Kogan and his team also tested an intervention—including one, both or neither of the following statements on the student survey instrument—to see how reminding them of the survey’s purpose and significance might affect their ratings:
1) The Ohio State University recognizes that student evaluations of teaching are often influenced by students’ unconscious and unintentional biases about the race and gender of the instructor. Women and instructors of color are systematically rated lower in their teaching evaluations than white men, even when there are no actual differences in the instruction or in what students have learned. As you fill out the course evaluation, please keep this in mind and make an effort to resist stereotypes about professors. Focus on your opinions about the content of the course (the assignments, the textbook, the in-class material) and not unrelated matters (the instructor’s appearance).
2) Student evaluations of teaching play an important role in the review of faculty. Your participation in this process is essential; having feedback from as many students as possible provides a more comprehensive view of the strengths and weaknesses of each course offering, allowing instructors to improve their practices and increase learning. Moreover, your opinions influence the review of instructors that takes place every year and will be taken into consideration for decisions regarding promotion and tenure.
The interventions had some apparent effect, in some cases. For example, students who earned an A-minus rated their course significantly more positively when provided the high-stakes introductory language compared to students completing the standard (no intervention) survey. Yet there was no consistent positive effect across students: those who got a B, for instance, rated their course significantly more negatively—yes, negatively—when provided the implicit bias text.

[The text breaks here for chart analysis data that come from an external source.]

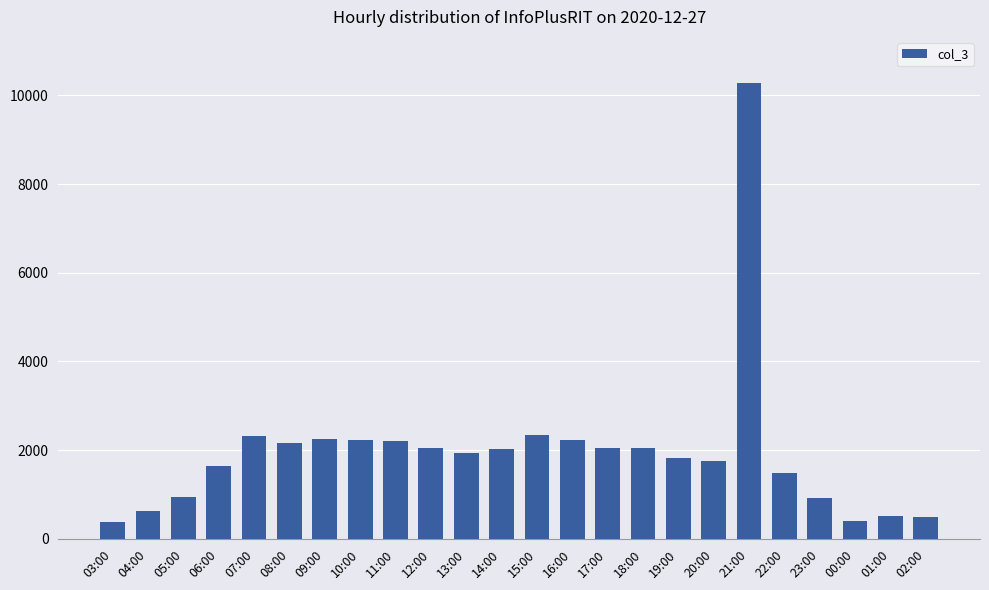

What is the ratio of the value at 00:00 to the value at 15:00?

0.2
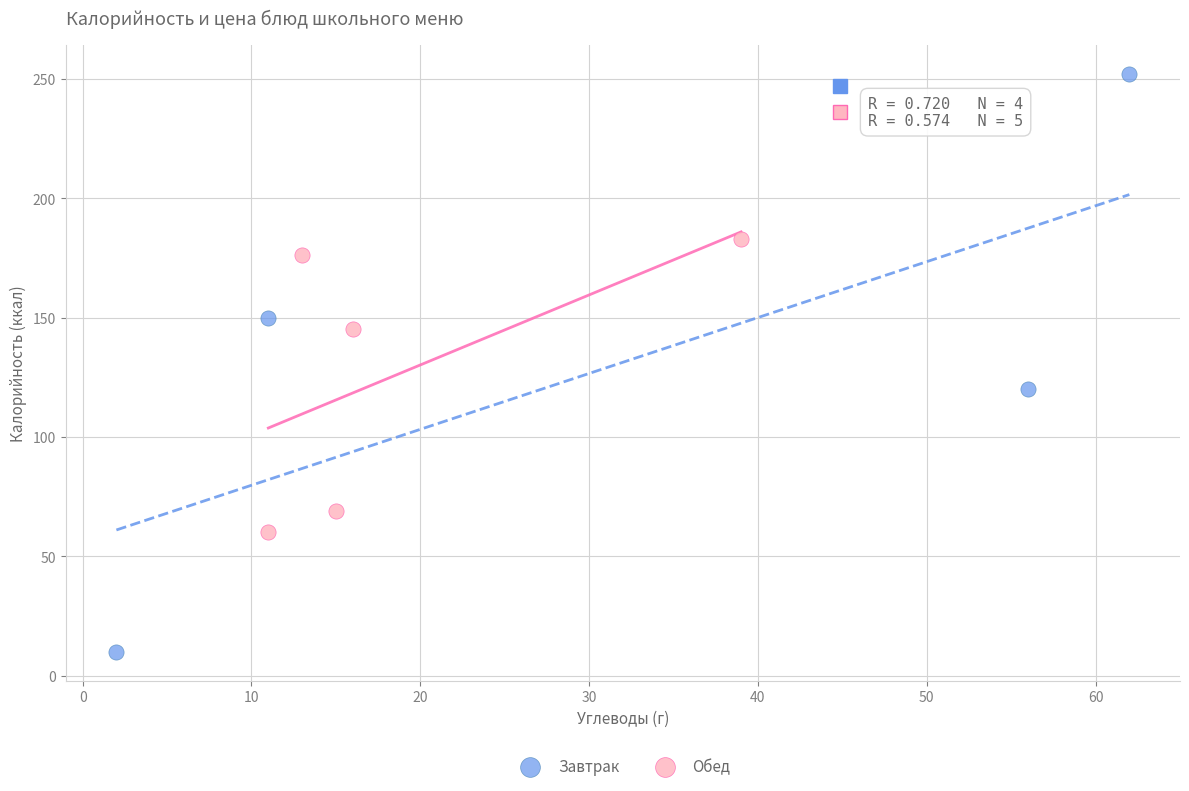

Which series reaches the maximum Y coordinate?

Завтрак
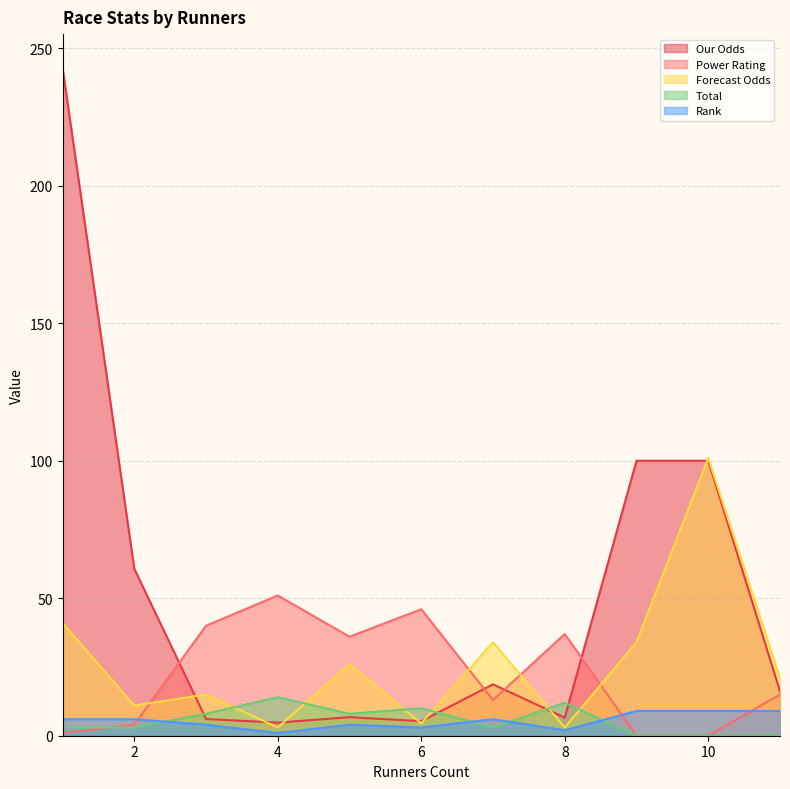

Which series has the largest total across all categories?

Our Odds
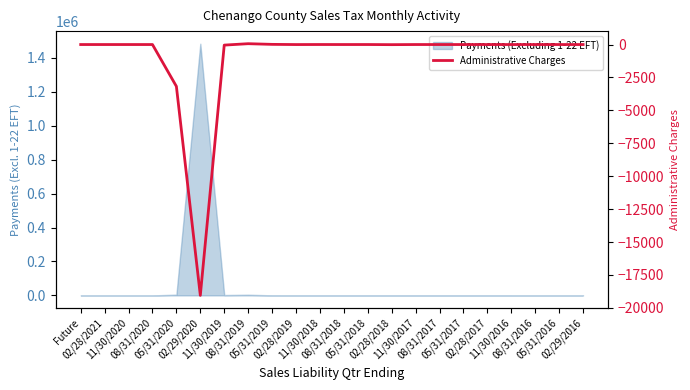

What is the sum of all values?

-22205.2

The authors caution that their results should not be read to imply that student grades are the only—or even most important—predictor of student course evaluations, as grades explain less than 5 percent of the variation in student evaluation scores in their data. It’s possible that instructional quality does factor in, but that’s not sufficiently clear, they say.
At minimum, the study says, “our results suggest that supporters of student evaluations should face the burden of proof to show that evaluations measure and incentivize desirable teaching practices that promote students’ long-term success.”
The second part of Kogan’s working paper, which has already been published in its own right in Applied Economic Perspectives and Policy, was inspired by a separate 2019 study that found relatively simple changes to the language used in SETs can make a positive impact in assessments of female professors, reducing the well-documented problem of gender bias in evaluations. Yet even at the time, the authors of that other paper warned that if their intervention was widely adopted, the positive effect for female professors could wear off as students adjusted and transferred their biases to the new system.
David A. M. Peterson, Lucken Professor of Political Science at Iowa State University, co-wrote the 2019 paper that inspired the intervention piece of Kogan’s study, and he said that both of Kogan’s analyses are “remarkably well done.”
The data that Kogan and his colleagues were able to access are “substantially better than ours,” in terms of sample size and more, he added. “It really makes me think that our results were outliers and do not replicate.”
Peterson also said he agreed with the “general conclusion that we won’t be able to tweak our way out of these issues. There are fundamental issues in SETs that universities are delinquent if they don’t address.” If a university “wants to take teaching and the evaluation of teaching seriously,” he continued, it needs a “more holistic and less biased set of metrics for evaluating faculty.”